- **DATA SUPPLIED**:
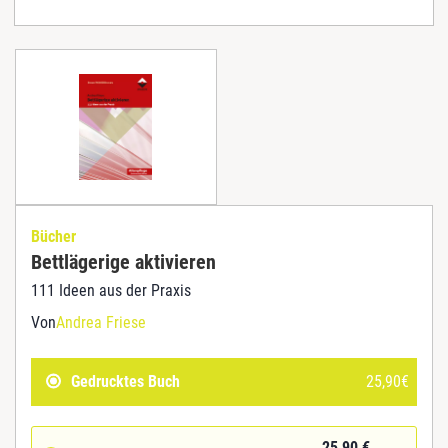
Bücher
Bettlägerige aktivieren
111 Ideen aus der Praxis
Von
Andrea Friese
Gedrucktes Buch
25,90
€
25,90
€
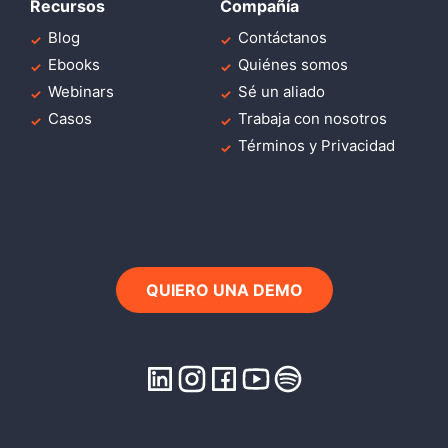
Recursos
Compañía
Blog
Contáctanos
Ebooks
Quiénes somos
Webinars
Sé un aliado
Casos
Trabaja con nosotros
Términos y Privacidad
QUIERO UNA DEMO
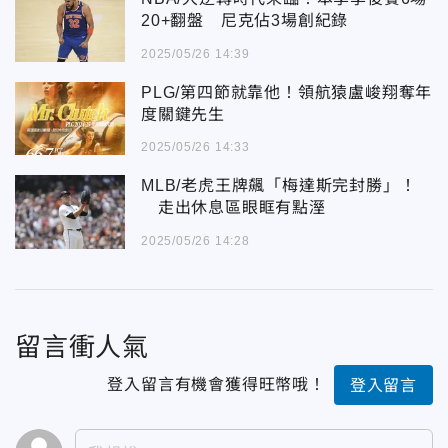
20+翻盤 尼克佔3場創紀錄
2025/05/26 14:39
PLG/第四節就靠他！領航猿盧峻翔奪年
度關鍵先生
2025/05/26 14:33
MLB/老虎王牌飆「梅達斯完封勝」！
走出休息區眼眶有點溼
2025/05/26 14:28
留言衝人氣
登入留言有機會獲得旺幣哦！
登入留言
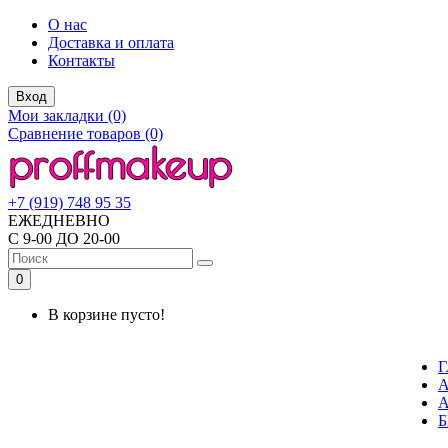
О нас
Доставка и оплата
Контакты
Вход
Мои закладки (0)
Сравнение товаров (0)
+7 (919) 748 95 35
ЕЖЕДНЕВНО
С 9-00 ДО 20-00
0
В корзине пусто!
Г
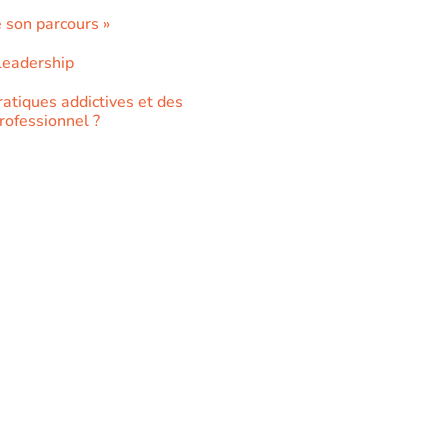
 son parcours »
Leadership
ratiques addictives et des
rofessionnel ?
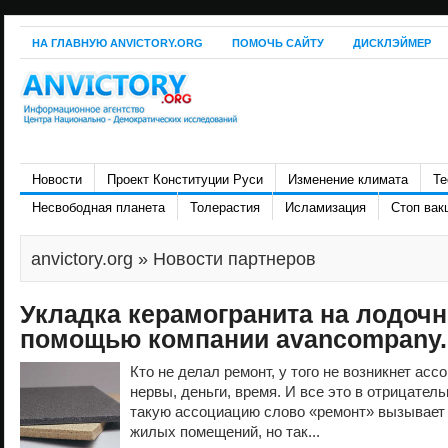
НА ГЛАВНУЮ ANVICTORY.ORG
ПОМОЧЬ САЙТУ
ДИСКЛЭЙМЕР
Новости
Проект Конституции Руси
Изменение климата
Те
Несвободная планета
Толерастия
Исламизация
Стоп вак
anvictory.org
» Новости партнеров
Укладка керамогранита на лодочн
помощью компании avancompany.
Кто не делал ремонт, у того не возникнет асс
нервы, деньги, время. И все это в отрицатель
такую ассоциацию слово «ремонт» вызывает 
жилых помещений, но так...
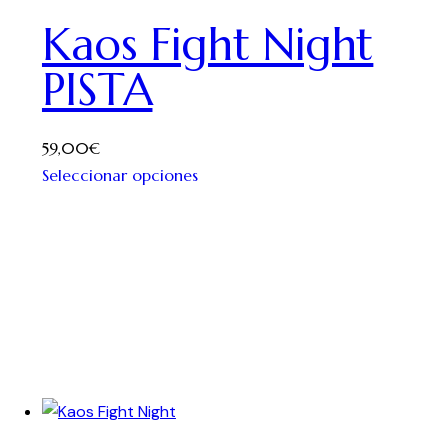
Kaos Fight Night
PISTA
59,00
€
Seleccionar opciones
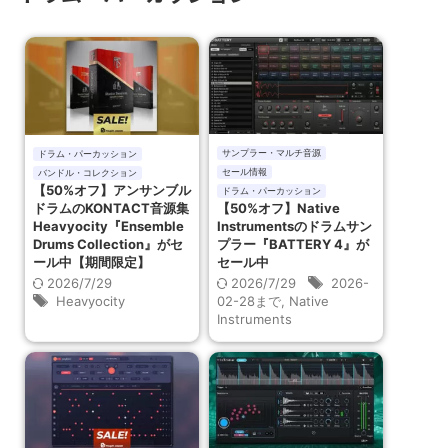
サンプラー・マルチ音源
ドラム・パーカッション
セール情報
バンドル・コレクション
【50%オフ】アンサンブル
ドラム・パーカッション
ドラムのKONTACT音源集
【50%オフ】Native
Heavyocity『Ensemble
Instrumentsのドラムサン
Drums Collection』がセ
プラー『BATTERY 4』が
ール中【期間限定】
セール中
2026/7/29
2026/7/29
2026-
Heavyocity
02-28まで
,
Native
Instruments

- **WORK REQUEST**:
Your reply should consist solely of the lines from the one containing "PLG/第四節就靠他！領航猿盧峻翔奪年" through the last line of the material, reproduced exactly and without pictures.

- **FINISHED TASK**:
PLG/第四節就靠他！領航猿盧峻翔奪年
度關鍵先生
2025/05/26 14:33
MLB/老虎王牌飆「梅達斯完封勝」！
走出休息區眼眶有點溼
2025/05/26 14:28
留言衝人氣
登入留言有機會獲得旺幣哦！
登入留言
О нас
Доставка и оплата
Контакты
Вход
Мои закладки (0)
Сравнение товаров (0)
+7 (919) 748 95 35
ЕЖЕДНЕВНО
С 9-00 ДО 20-00
0
В корзине пусто!
Г
 son parcours »
Leadership
ratiques addictives et des
rofessionnel ?
НА ГЛАВНУЮ ANVICTORY.ORG
ПОМОЧЬ САЙТУ
ДИСКЛЭЙМЕР
Новости
Проект Конституции Руси
Изменение климата
Те
Несвободная планета
Толерастия
Исламизация
Стоп вак
anvictory.org
» Новости партнеров
Укладка керамогранита на лодочн
помощью компании avancompany.
Кто не делал ремонт, у того не возникнет асс
нервы, деньги, время. И все это в отрицатель
такую ассоциацию слово «ремонт» вызывает 
жилых помещений, но так...
Kaos Fight Night
PISTA
59,00
€
Seleccionar opciones
サンプラー・マルチ音源
ドラム・パーカッション
セール情報
バンドル・コレクション
【50%オフ】アンサンブル
ドラム・パーカッション
ドラムのKONTACT音源集
【50%オフ】Native
Heavyocity『Ensemble
Instrumentsのドラムサン
Drums Collection』がセ
プラー『BATTERY 4』が
ール中【期間限定】
セール中
2026/7/29
2026/7/29
2026-
Heavyocity
02-28まで
,
Native
Instruments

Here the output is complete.